Friday, January 30, 2009

UNINTENDED NEGATIVE CONSEQUENCES

1. The emerging view sees Jesus as a medicinal cure to a lethal infection that plagues humanity (it’s probably better considered an organic/herbal medicine; the sickness is sin), while the conventional view sees Jesus as a legal solution to human infraction against God. The problem is that it relegates Jesus to practical insignificance in relation to human problems in society since the message is about the afterlife and guilt.
2. The emerging view sees God’s primary focus as the transformation and salvation of humanity within (keyword) history while the conventional view offers little hope for history and anticipates complete destruction and replacement. The problem is that people latch on to hopelessness of this world through dreams of the afterlife instead of being motivated and mobilized into action to transform the world here and now.
3. In the emerging view, God’s concern is holistic, integral, seeing individual and society, soul and body, life and afterlife, humanity and creation being inextricably connected. [a great example of this attacked is Rob Bell’s speaking tour and DVD “Everything Is Spiritual”]. The conventional view sees life as more dualistic where things are categorized into spiritual and secular. The problem is that the dualism can tend to keep faith a private and personally spiritual matter so people view themselves as only passing through and remained disengaged beyond church life and family.
4. In the emerging view, God cares about all people and special blessings come to one person or group are to be shared for the common good. They are blessed to be a blessing to everyone (everyone; Abrahamic covenant). In the traditional view, God blesses a select group or person with little or nothing for everyone else (except condemnation). The problem is that it tends to create an us-versus-them mentality or an elitism that can cut Christians off from others.
5. The emerging view sees God seeking to save the world from the suicidal machinery of a society driven by a false framing story (way we view the world). In the normal view, God must destroy the world and all it contains because of sin. Since the destruction is from God (specifically God’s wrath and damnation) it is from God that we must be saved. The problem is that since God’s essential attitude is seen as one of wrath, it’s had to see God as an ally in our world’s transformation. [ a GREAT example of an often criticized example of the emerging view is Rob Bell’s speaking tour and DVD “The God’s Aren’t Angry At Us”; I have no problem reconciling the emerging view with Biblical use of the word “wrath” because I see the terms “wrath” that Paul writes as consequential/resultant or metaphorical not as emotional; you won’t find an example of actual anger in Jesus’ life with the sinners and common folk, only with the establishment and hypocrites; there are actual examples of emotional anger in the old testament between God and the Israelites like in Numbers 11]
6. By postponing the essence of salvation to the afterlife, and assuming God’s plan is to destroy the earth, the conventional view tends to lead us to believe things will get worse and worse and that this deterioration is God’s will and his plan. The result is a self-fulfilling prophecy (if you understand the term). The worse it gets, the better some Christians feel because the post-mortem salvation after the world is destroyed is eminent. The problem is that it can lead to a religious death-wish, a celebration in our “progress” towards destruction.

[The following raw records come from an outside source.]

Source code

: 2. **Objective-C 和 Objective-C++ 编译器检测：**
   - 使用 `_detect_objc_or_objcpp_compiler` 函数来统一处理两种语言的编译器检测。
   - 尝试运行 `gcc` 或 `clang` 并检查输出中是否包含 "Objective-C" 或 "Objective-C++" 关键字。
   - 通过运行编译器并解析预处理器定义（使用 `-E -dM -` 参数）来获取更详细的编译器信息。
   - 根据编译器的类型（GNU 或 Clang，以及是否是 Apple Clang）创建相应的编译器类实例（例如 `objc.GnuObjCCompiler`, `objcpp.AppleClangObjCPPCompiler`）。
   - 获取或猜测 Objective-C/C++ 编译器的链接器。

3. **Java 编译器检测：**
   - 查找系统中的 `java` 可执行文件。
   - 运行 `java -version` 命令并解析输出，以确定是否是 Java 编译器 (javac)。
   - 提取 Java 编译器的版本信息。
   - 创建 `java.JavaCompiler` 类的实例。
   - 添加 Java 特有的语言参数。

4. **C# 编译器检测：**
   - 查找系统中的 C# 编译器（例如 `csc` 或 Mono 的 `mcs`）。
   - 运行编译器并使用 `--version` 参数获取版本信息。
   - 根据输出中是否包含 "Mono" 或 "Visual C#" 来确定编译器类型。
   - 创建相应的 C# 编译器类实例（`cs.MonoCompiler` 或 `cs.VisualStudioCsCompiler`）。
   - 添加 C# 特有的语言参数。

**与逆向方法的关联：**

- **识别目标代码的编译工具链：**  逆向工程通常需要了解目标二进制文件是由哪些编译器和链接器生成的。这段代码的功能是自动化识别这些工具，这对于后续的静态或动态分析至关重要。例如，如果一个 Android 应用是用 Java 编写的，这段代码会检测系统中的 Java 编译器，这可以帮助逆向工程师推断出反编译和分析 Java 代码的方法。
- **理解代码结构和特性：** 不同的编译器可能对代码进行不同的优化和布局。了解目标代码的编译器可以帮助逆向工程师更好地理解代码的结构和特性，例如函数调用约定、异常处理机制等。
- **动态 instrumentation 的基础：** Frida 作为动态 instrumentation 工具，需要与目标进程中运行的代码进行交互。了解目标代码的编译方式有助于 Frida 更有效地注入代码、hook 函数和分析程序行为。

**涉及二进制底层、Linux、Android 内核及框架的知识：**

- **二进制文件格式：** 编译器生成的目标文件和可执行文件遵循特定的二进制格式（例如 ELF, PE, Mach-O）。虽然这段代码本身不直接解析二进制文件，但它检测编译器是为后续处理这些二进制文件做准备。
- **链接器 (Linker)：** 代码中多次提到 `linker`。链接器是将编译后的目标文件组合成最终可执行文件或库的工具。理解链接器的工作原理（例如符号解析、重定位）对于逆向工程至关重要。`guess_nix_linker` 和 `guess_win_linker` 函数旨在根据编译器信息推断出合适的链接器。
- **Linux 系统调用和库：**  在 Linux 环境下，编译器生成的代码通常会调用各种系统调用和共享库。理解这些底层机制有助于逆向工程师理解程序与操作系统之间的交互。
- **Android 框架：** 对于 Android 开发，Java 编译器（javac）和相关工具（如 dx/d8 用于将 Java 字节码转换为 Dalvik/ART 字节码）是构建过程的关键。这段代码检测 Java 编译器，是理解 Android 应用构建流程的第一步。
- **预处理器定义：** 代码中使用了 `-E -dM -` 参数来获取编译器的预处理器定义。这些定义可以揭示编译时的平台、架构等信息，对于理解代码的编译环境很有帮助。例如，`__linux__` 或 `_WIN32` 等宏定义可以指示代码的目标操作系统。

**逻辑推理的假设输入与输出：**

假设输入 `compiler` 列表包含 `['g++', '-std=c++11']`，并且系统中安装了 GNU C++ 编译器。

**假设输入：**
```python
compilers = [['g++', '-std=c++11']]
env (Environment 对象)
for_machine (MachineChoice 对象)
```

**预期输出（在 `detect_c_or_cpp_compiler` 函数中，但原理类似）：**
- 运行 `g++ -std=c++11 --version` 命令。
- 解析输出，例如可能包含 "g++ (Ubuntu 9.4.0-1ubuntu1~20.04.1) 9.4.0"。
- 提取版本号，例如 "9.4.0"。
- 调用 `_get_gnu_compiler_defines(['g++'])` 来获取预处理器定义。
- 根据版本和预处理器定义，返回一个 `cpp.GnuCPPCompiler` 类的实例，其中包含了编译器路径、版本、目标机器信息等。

So though there is value in the traditional view, there are negative consequences like the question my friend asked about what to do about Israel and Palestine (and the entire Arab world). Or my friend saw God blessing her and you wonder if somehow there was a way to pass that on. I was proud of the friend (she is slowly growing) instead of keeping the money from that meal (I paid) she actually paid for two lunches of others that week. This is highly unusual as she looks for people to pay for her. I think she exaggerates her poverty because I know having a job at church (though not as great as the church pastors or industry people) gives you enough money to comfortably live.

So I sit and try to work through a lot of what is going on at church, with readings, actions, the world, these views, disunity, and confusion. And hopefully I can be part of the group of Jesus followers that affects the world positively in public way.